WHAT THE EXERCISE ASKS: Please echo the material below, starting with the line that contains "三ツ矢サイダートミカ等が当たる！キ" and going on through the line that contains "いい推しの日いつ？11月4日何", with every line kept the same.

DATASET:
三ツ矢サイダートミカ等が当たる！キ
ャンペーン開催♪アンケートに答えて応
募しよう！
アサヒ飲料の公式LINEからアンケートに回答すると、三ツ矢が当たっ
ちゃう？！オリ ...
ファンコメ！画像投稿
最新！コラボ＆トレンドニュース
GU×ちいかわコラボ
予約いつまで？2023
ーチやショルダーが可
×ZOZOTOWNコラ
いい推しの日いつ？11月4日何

* * *

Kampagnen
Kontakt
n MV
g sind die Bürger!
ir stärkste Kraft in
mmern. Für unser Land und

RESPONSE:
三ツ矢サイダートミカ等が当たる！キ
ャンペーン開催♪アンケートに答えて応
募しよう！
アサヒ飲料の公式LINEからアンケートに回答すると、三ツ矢が当たっ
ちゃう？！オリ ...
ファンコメ！画像投稿
最新！コラボ＆トレンドニュース
GU×ちいかわコラボ
予約いつまで？2023
ーチやショルダーが可
×ZOZOTOWNコラ
いい推しの日いつ？11月4日何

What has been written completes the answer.